3. Refined sweeteners high in fructose include agave nectar, corn syrup, high-fructose corn syrup and refined beet, corn and cane sugar. These highly refined, empty calorie sweeteners contain no minerals. The numerous health problems associated with consumption of concentrated fructose include obesity, heart disease, diabetes, and liver cirrhosis.
While quality natural sweeteners also contain fructose, the difference is that they’re real foods with fiber, enzymes, vitamins, minerals, and antioxidants as well as viable energetic and medicinal properties. In moderation you may healthfully enjoy: honey, maple syrup, Whole Cane Sugar (rapadura), Sucanat and fruit juice as per our Quality Sweetener Guidelines.
In comparison to the complex and smooth taste of Whole Cane Sugar and Sucanat, other cane products taste harsh, one dimensional and overly sweet. Their lower mineral composition (see representative comparisons below) aptly indicates that they’re more refined. These not recommended sugars include: brown sugar, cane crystals, demerarra sugar, dehydrated cane juice, granulated cane juice, invert sugar, milled cane sugar, muscavodo sugar, powdered sugar, raw sugar, turbinado sugar, unbleached sugarcane and yellow D sugar.
Whole Cane Sugar,100 mg
600 -1,000 potassium
40 – 1000 mg magnesium
50 – 100 mg phosphorus.
Muscavodo Sugar, 100 mg
100 mg potassium,
23 mg. magnesium
3.9 mg phosphorus.
Brown Sugar, 100 mg
100 mg potassium,
23 mg. magnesium
3.9 mg phosphorus
Granulated White Sugar, 100 mg
0.1 mg potassium,
0.0 mg. magnesium
0.0 mg phosphorus
What are your thoughts on xylitol made from birch bark? I know it’s toxic to pets, but my understanding is that it’s a healthy version of xylitol. Thanks so much! 🙂
As the article states, avoid synthetic sugars like xylitol!!!!

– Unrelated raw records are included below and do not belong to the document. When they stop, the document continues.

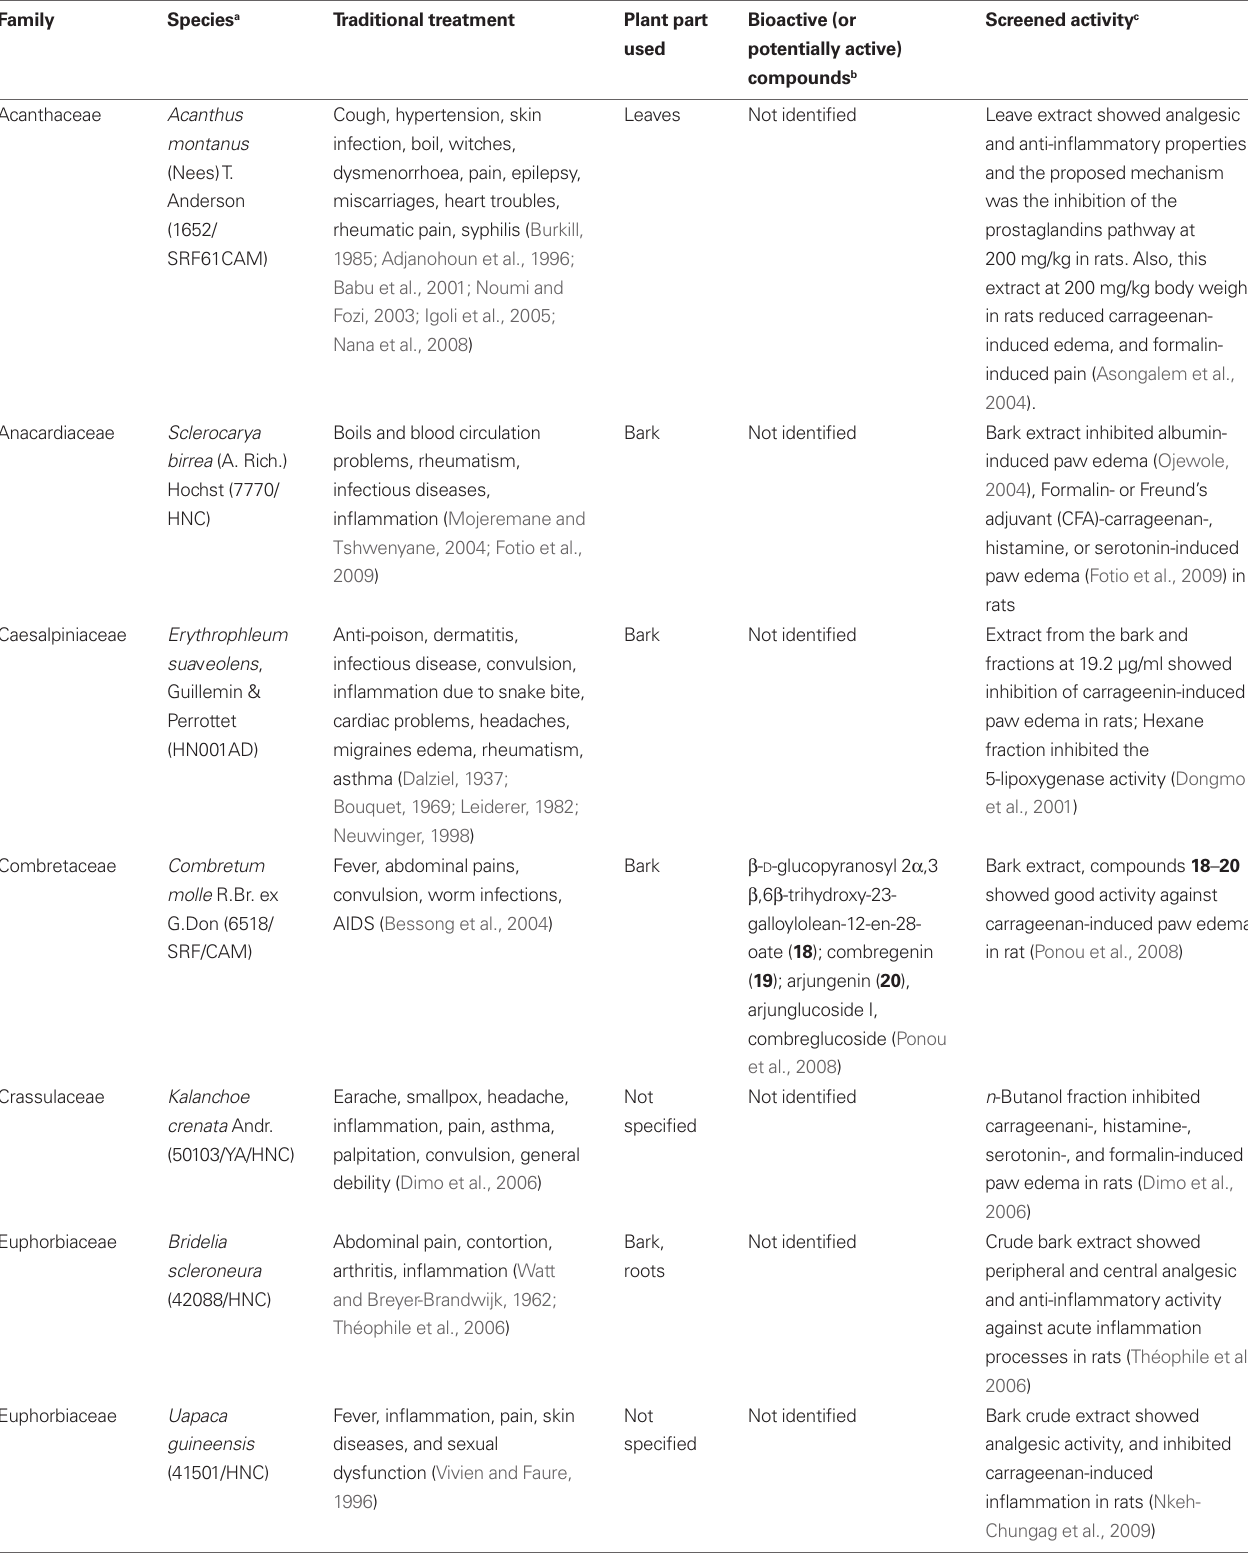
Table 4 | Plants used in Cameroon as anti-inflammatory and analgesic agents, with evidence of their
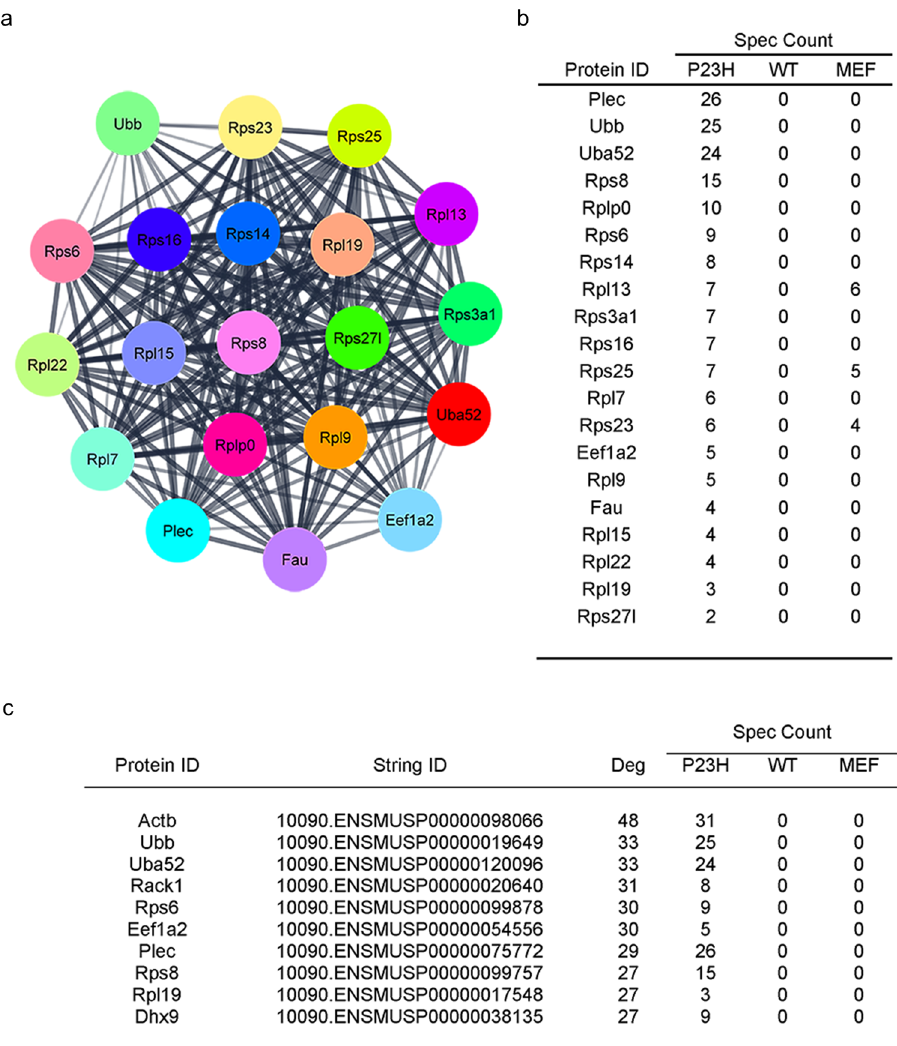
Figure 4. Protein–protein interaction analysis of the P23H rhodopsin interactome. ( a ) The P23H rhodopsin interactome PPI network was assembled using STRING, and MCODE was used to identify the most significant PPI module within the STRING network. The most significant PPI module (MCODE value = 21) within the P23H Rhodopsin interactome is shown. ( b ) The 20 proteins in this module and their spectral counts are listed. ( c ) Cytohubba was used to quantify the connectivity of all proteins in the P23H rhodopsin interactome STRING network, and the 10 proteins with the highest degree of connectivity and their spectral counts are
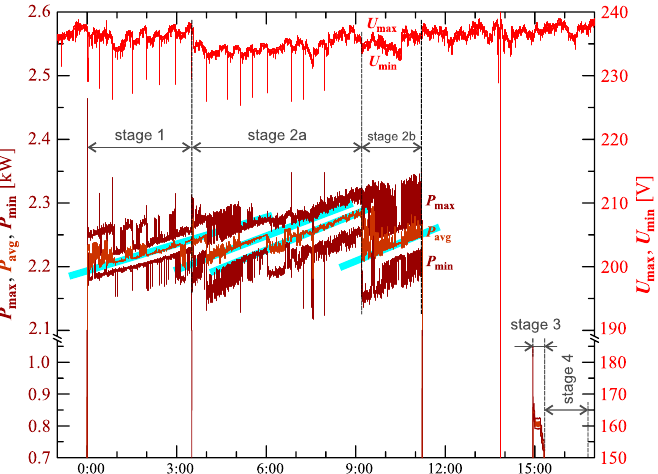
Figure 24. The characteristics of maximum P max = f ( t ) and minimum P min = f ( t ) values of active power and average values of reactive power Q agv = f ( t ) for Case III.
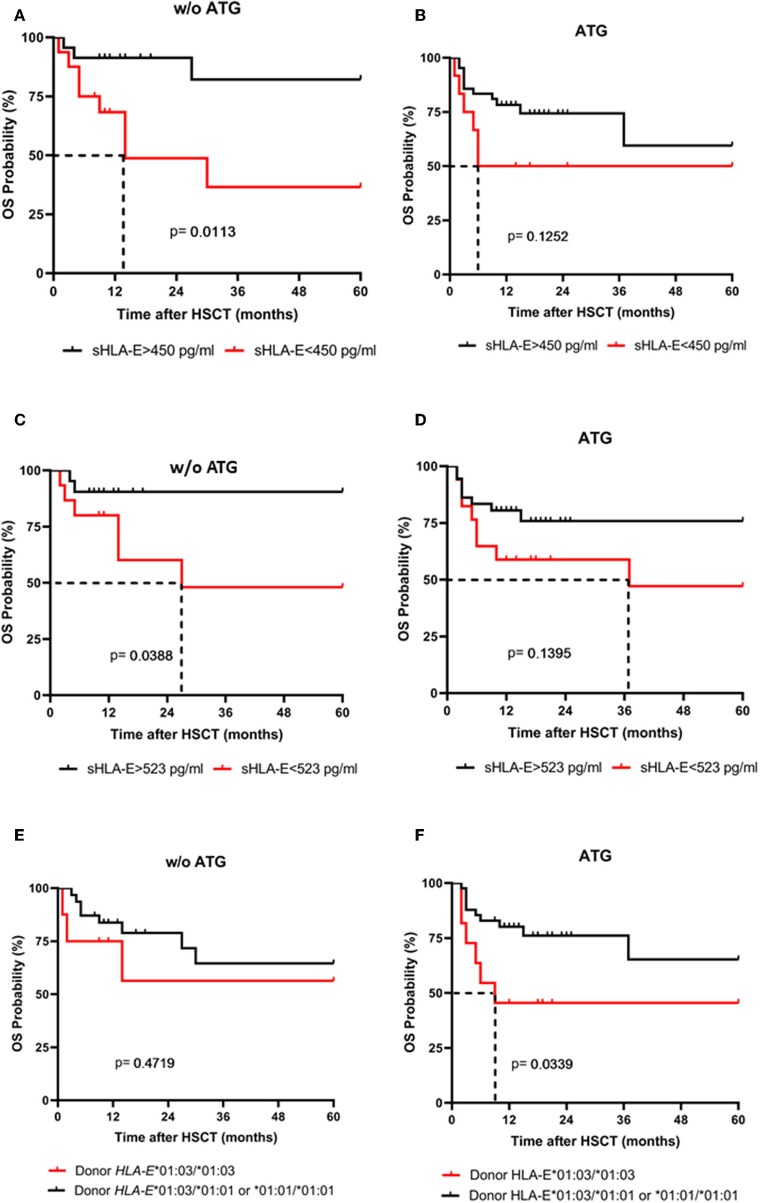
The impact of ATG conditioning on the association sHLA-E levels and donor HLA-E genotype with 5-year OS probability. 5-years OS probabilities were analyzed by Kaplan-Meier analysis combined with log-rank test in patients without (w/o) ATG (A,C,E) and with ATG treatment (B,D,F) concerning the sHLA-E cut-off levels obtained 1 (A,B) and 2 month(s) (C,D) post-HSCT and concerning the donor HLA-E genotype status (E,F). Dashed lines indicate the median survival of patients post-HSCT. Only in patients without (w/o) ATG treatment (A,C) a significantly lower 5-year probability was evident for patients with sHLA-E levels below the thresholds (A,C). Contrary to sHLA-E threshold levels, a significantly reduced 5-year OS probability was only found for ATG-treated patients receiving a HLA-E*01:03/01:03 allograft.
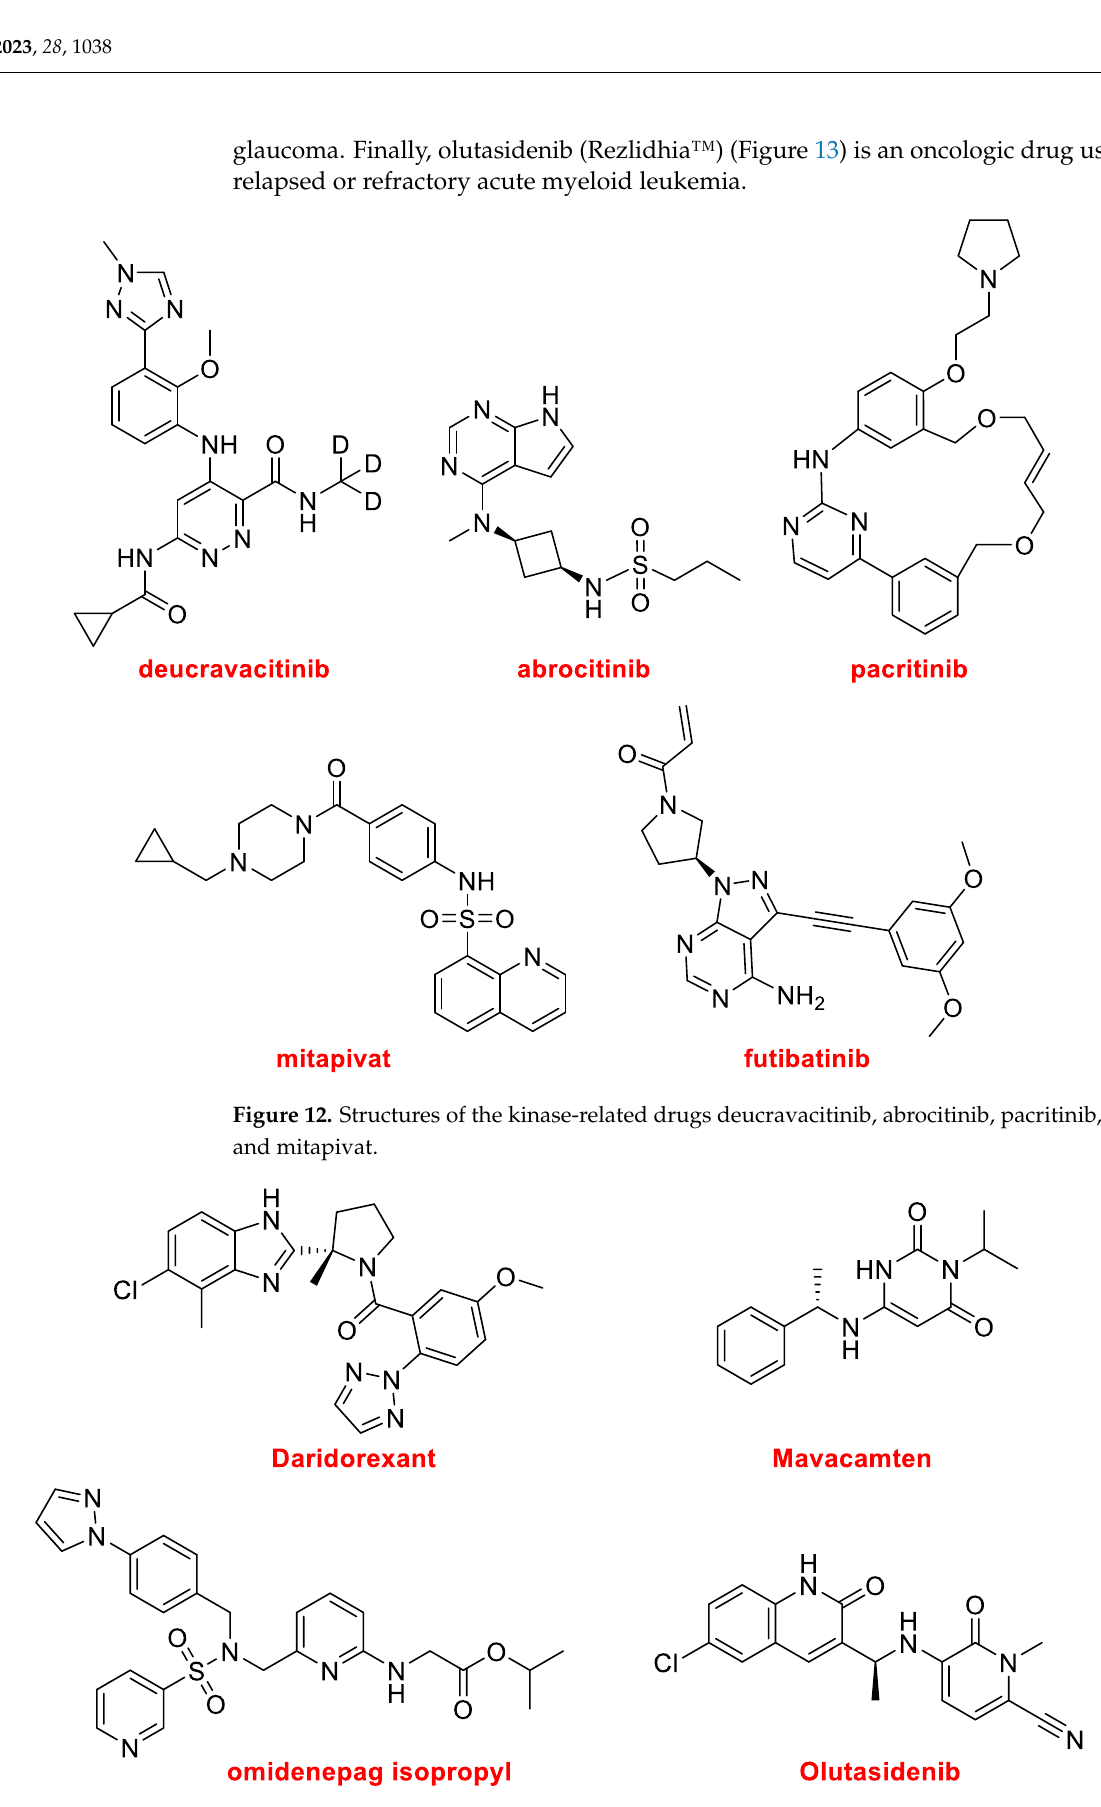
Figure 13. Structures of additional nitrogen aromatic heterocycle-based drugs.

What about East Indian sugar or Mexican sugar–Jaggery or Piloncillo?
Excellent question. Yes jaggery, piloncillio and other ethnic cane products can be excellent quality if 100% cane and additive free.Just not always easy to find. And perhaps not organic.
What about stevia products?
See Quality Sweeteners
Thank you for info on sugar — what is your advice with Stevia by Roots. Please…Lynn
I’ll let you do the research. While stevia passes the guidelines as a quality sweetener what other ingredients does the Roots product contain?
Hello Rebecca!
I would like to tell you that during this 4 years since I have been living the diet you prescribed for me, I have missed my sweets! One thing I have always enjoyed is canned sour cherries.
I bring them home and add my own sweetener. Well, now guess what?
They don’t have it on the shelves anymore. People WANT that other kind of canned cherries that are already sweetened with the bad stuff. If anyone knows where to buy unsweetened cherries, I’d like to know about it. They could be frozen too.
Four years! And how are you feeling. I’m trusting that the diet is paying off. And while a little sweet is ok, if you’re craving “too much” (and only you can discern that) then that’s typically an indicator that you need a little more protein and/or fat in your diet.
Yes…sour cherries are great and their availability varies from place to place. I buy mine dried from Eden Foods and if you click on the link on my page, you receive a 15% discount.
frozen tart cherries by the 5 lb. bag at Gordon food service if there is one in your area. They are on the internet at gfs.com.